Windows Authentication in IIS Express

by Michael Szul on

At work, we integrate our LDAP instance and our LDAP groups into the security of our applications. Organization-wide, if your organizational ID made it into the LDAP instance, you'll have some form of access to the application. We further refine that by specifying groups that have more advanced access. Since logging into your computer logs you into the domain, for local development there is a desire to by-pass re-authenticating in favor of using Windows authentication.

In Visual Studio, this is pretty easy. Make sure the properties window is visible, and then click on the project in the explorer window. The properties window will show you the project properties, which will include both anonymous and windows authentication options.

If you are using IIS Express to serve your web application, this is actually a hook into the IIS Express configuration.

If you are not using Visual Studio, you won't have this handy GUI window, so what do you do?

First, locate the IIS Express applicationhost.config file. It is usually in your Documents folder in your user directory. Mine is located at C:\Users\micha\Documents\IISExpress\config.

This file acts as the user-specific global configuration for IIS Express. You'll want to make a couple of changes.

First, locate the authentication section, and make sure that the overrides for anonymous and windows authentication are set to "Allow" in the attributes.

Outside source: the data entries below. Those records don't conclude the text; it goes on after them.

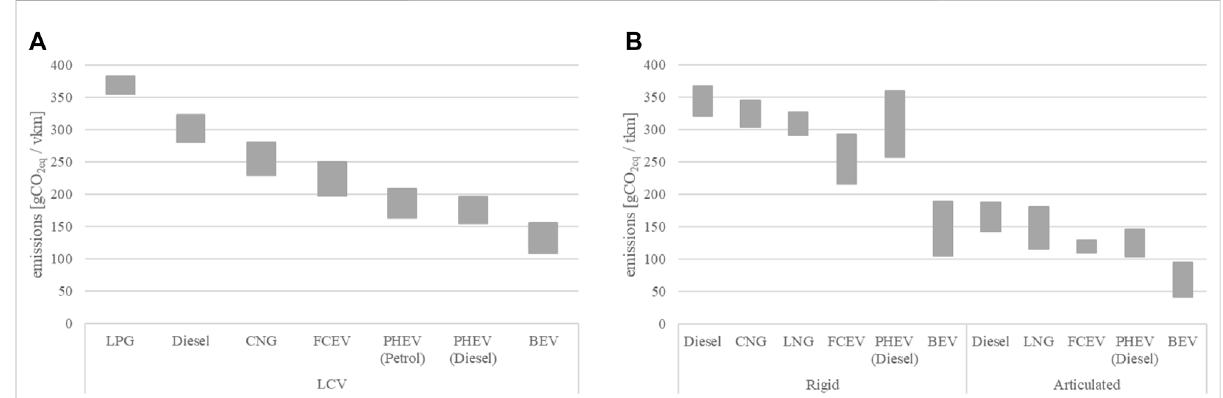
FIGURE 3 LCA emissions, by powertrain: LCV (A) and HCV (B) . Note: the top of the bar re fl ects 2020 values while the bottom the 2030 values. Both are based on the baseline scenario (see the original source for details, including assumptions and additional results). Source: adapted from data in EC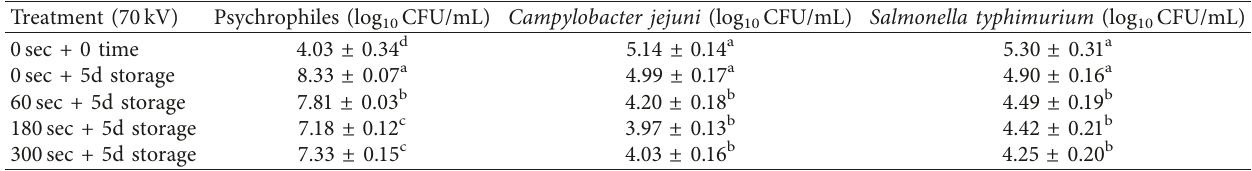
Table 2: Effect of cold plasma treatment time on populations (log (mean ±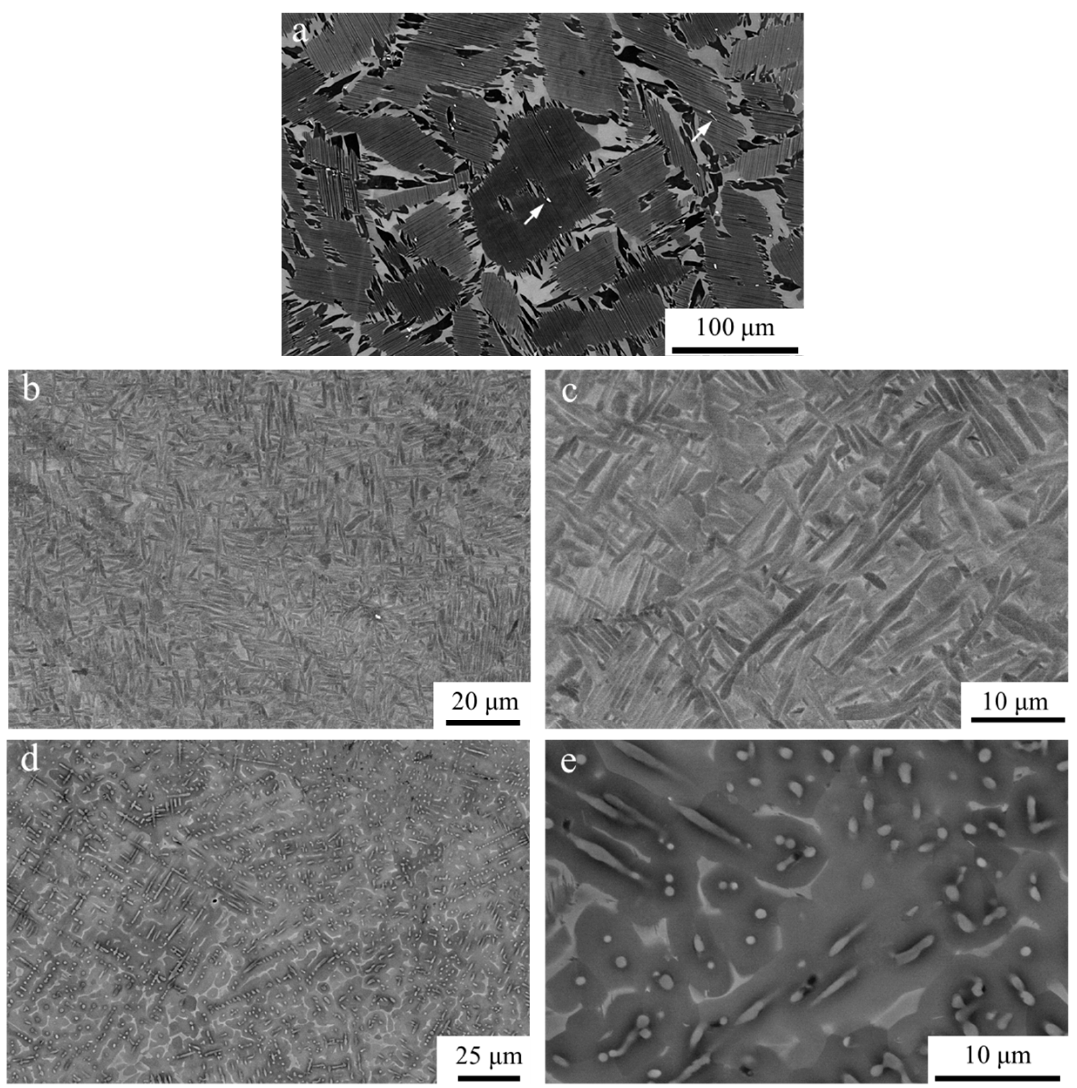
Figure 2. Microstructure of ( a ) base metal, ( b , c ) weld zone of sample 1#, ( d , e ) detailed microstructure of weld of sample 2# in backscattered electron (BSE) mode SEM image taken from the area and detailed microstructure.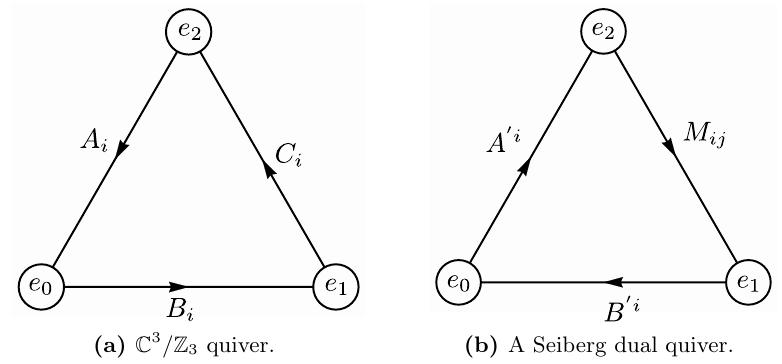
Figure 11 . The C 3 = Z 3 quiver and a Seiberg dual. The arrows A; B; C and A 0 , B 0 each have multiplicity 3, while the arrow M has multiplicity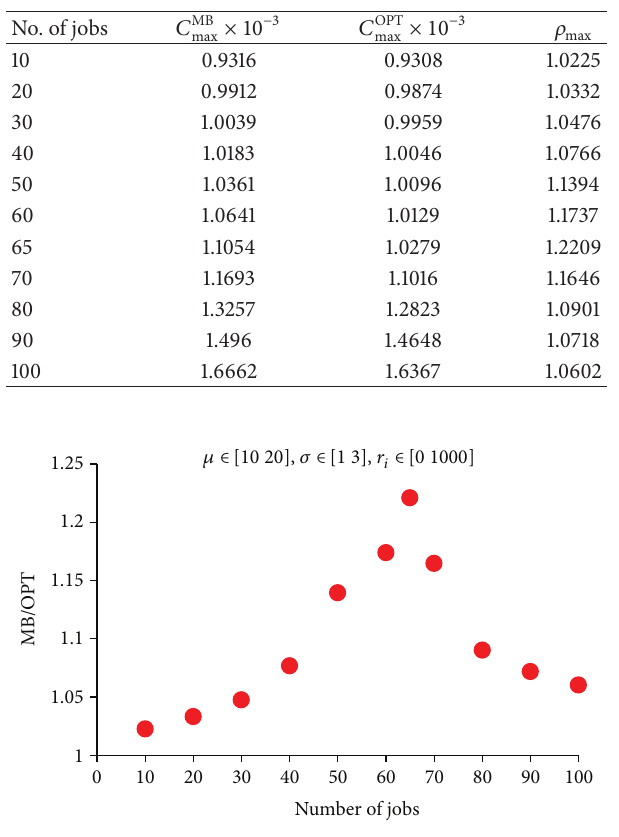
Figure 5: 𝜌 versus the number of jobs.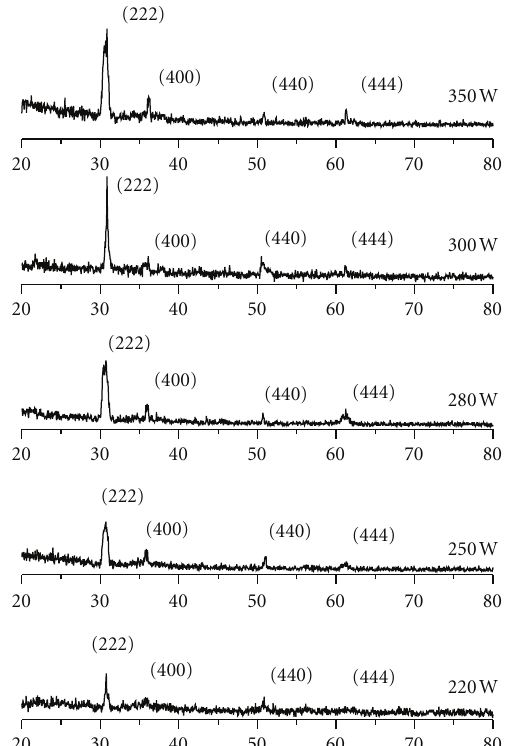
Figure 1: XRD patterns of the ITiO films deposited at di ff erent RF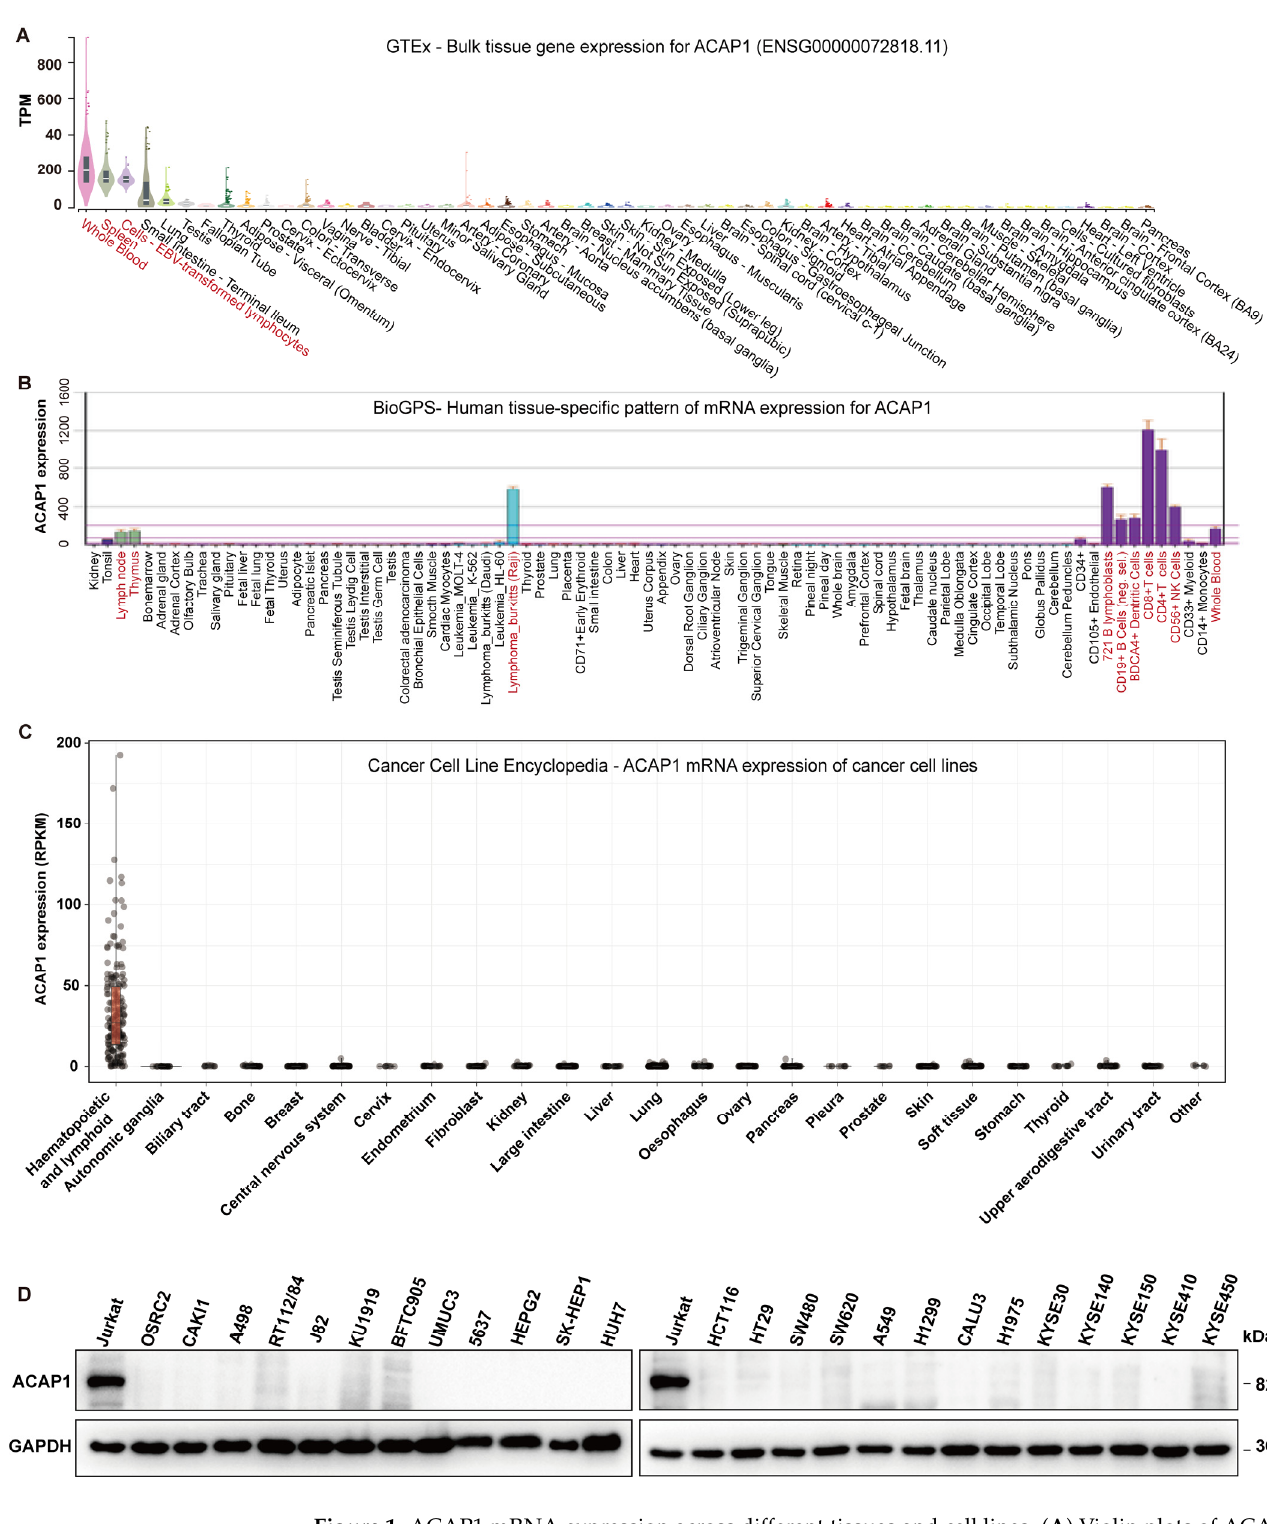
Figure 1. ACAP1 mRNA expression across different tissues and cell lines. ( A ) Violin plots of ACAP1 expression levels across all available tissues ordered by ACAP1 expression in the GTEx Portal. ( B ) ACAP1 expression levels in human tissues and cell lines were visualized by BioGPS. Red: tissues and cells with relatively high ACAP1 expression. ( C ) Violin plots of ACAP1 expres- sion levels across different types of cancer cell lines in the CCLE dataset. ( D ) The protein levels of ACAP1 from indicated cell lines were determined by Western blotting.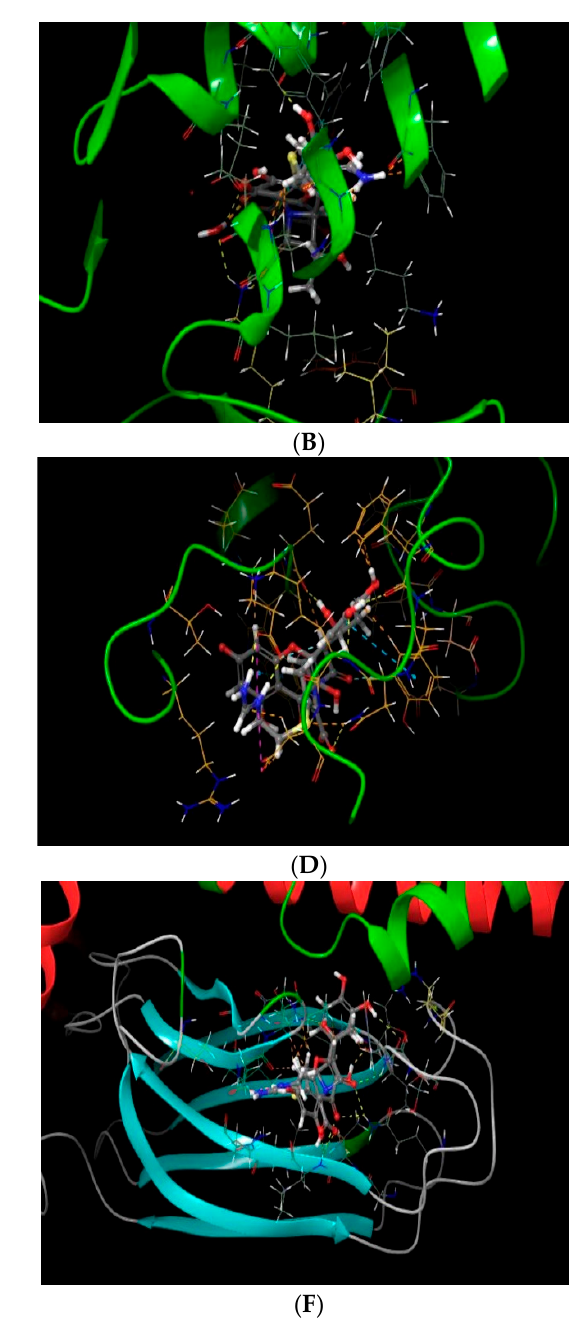
Figure 4. ( A ) Superimposing image of quercetin and cyclophosphamide at the active binding site of surfactant protein D (PDB ID: 1PW9). ( B ) Superimposing image of quercetin and imipenem at the active binding site of surfactant protein D (PDB ID: 1PW9). ( C ) Superimposing image of quercetin and cyclophosphamide at the active binding site of lactobacillus bacterial protein (4MKS). ( D ) Superimposing image of quercetin and imipenem at the active binding site of lactobacillus bacterial protein (4MKS). ( E ) Superimposing image of quercetin and cyclophosphamide at the active binding site of heat shock protein (PDB ID: 4PO2). ( F ) Superimposing image of quercetin and imipenem at the active binding site of heat shock protein (PDB ID: 4PO2).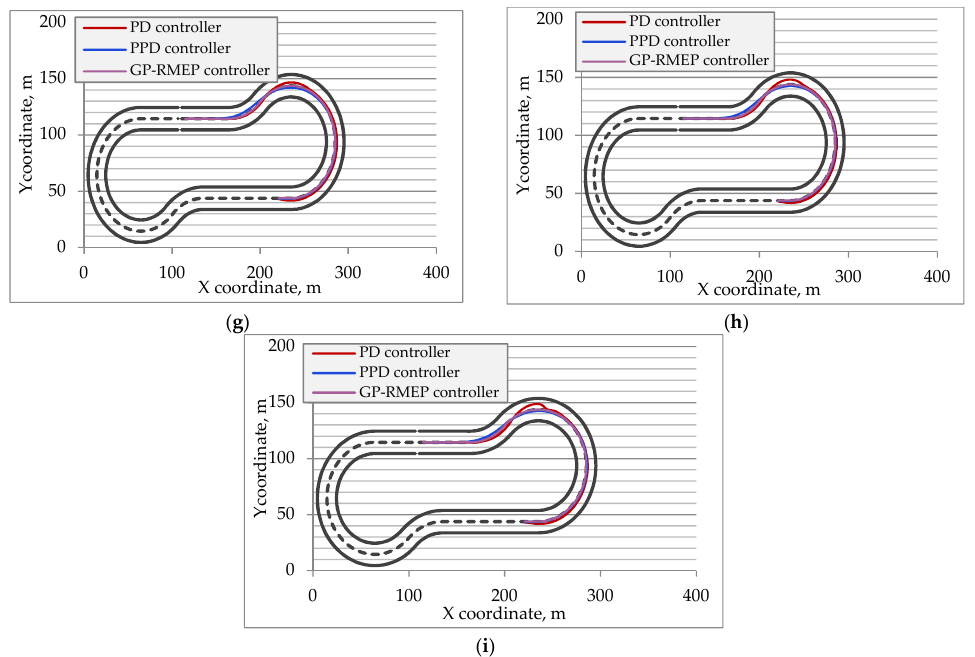
Figure 9. Car trajectories on the track tuned with prediction SAF of standard PD controller for friction coefficients. The purple curves correspond to the GP-RMEP controller, blue curves to the trajectories controlled by SAF with prediction, red curves to the original SAF. ( a ) (cid:2020) 0.5, 0.85 (cid:1848) (cid:3030)(cid:3045) ; ( b ) (cid:2020) 0.5, 0.9 (cid:1848) (cid:3030)(cid:3045) ; ( c ) (cid:2020) 0.5, 0.95 (cid:1848) (cid:3030)(cid:3045) ; ( d ) (cid:2020) 0.3, 0.85 (cid:1848) (cid:3030)(cid:3045) ; ( e ) (cid:2020) 0.3, 0.9 (cid:1848) (cid:3030)(cid:3045) ; ( f ) (cid:2020) 0.3, 0.95 (cid:1848) (cid:3030)(cid:3045) ; ( g ) (cid:2020) 0.1, 0.85 (cid:1848) (cid:3030)(cid:3045) ; ( h ) (cid:2020) 0.1, 0.9 (cid:1848) (cid:3030)(cid:3045) ; ( i ) (cid:2020) =0.1, 0.95 (cid:1848) (cid:3030)(cid:3045) .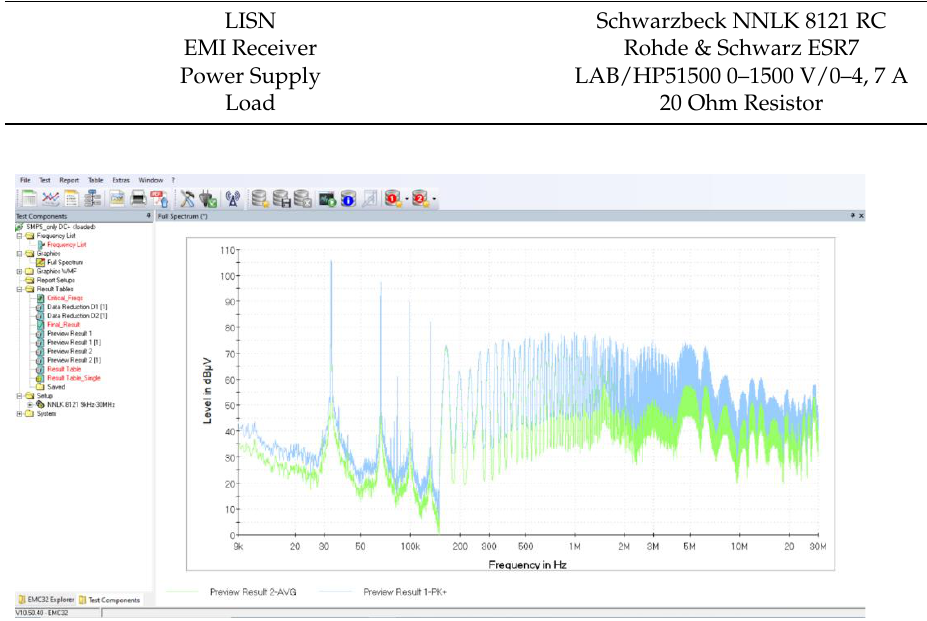
Figure 23. Conducted emission measurement result. EMC32 (Rohde & Schwarz, Germany, Munich) software view. Table 2. Parameters of the measurement set in EMC32 Studio.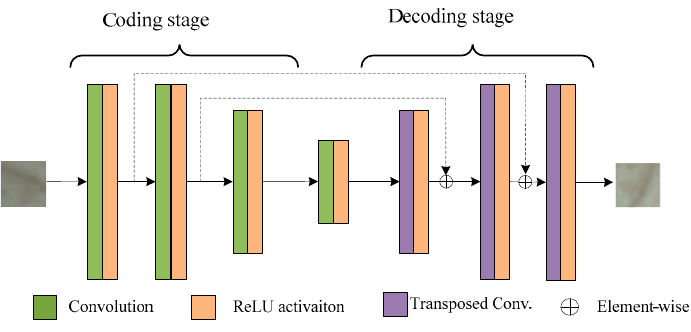
Figure 2. Convolutional auto-encoder mode.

This will let you override the authentication in your Web.config file in your application.

<sectionGroup name="authentication">
          <section name="anonymousAuthentication" overrideModeDefault="Allow" />
          <section name="basicAuthentication" overrideModeDefault="Deny" />
          <section name="clientCertificateMappingAuthentication" overrideModeDefault="Deny" />
          <section name="digestAuthentication" overrideModeDefault="Deny" />
          <section name="iisClientCertificateMappingAuthentication" overrideModeDefault="Deny" />
          <section name="windowsAuthentication" overrideModeDefault="Allow" />
      </sectionGroup>
      

Next, find the system.webServer section where the modules are listed. Again, locate the ones for anonymous and windows authentication, and change the lock value to false:

<add name="AnonymousAuthenticationModule" lockItem="false" />
      <add name="WindowsAuthenticationModule" lockItem="false" />
      

Save this file, and close it. Now, inside of your application, add a security section to the system.webServer node in the Web.config file in order to override the default security values:

<security>
          <authentication>
              <windowsAuthentication enabled="true" />
              <anonymousAuthentication enabled="false" />
          </authentication>
      </security>
      

Now you can override the authentication values for windows and anonymous authentication inside of your Web.config. Assuming your browser allows for that authentication to pass through, you should be able to launch you application without re-authenticating.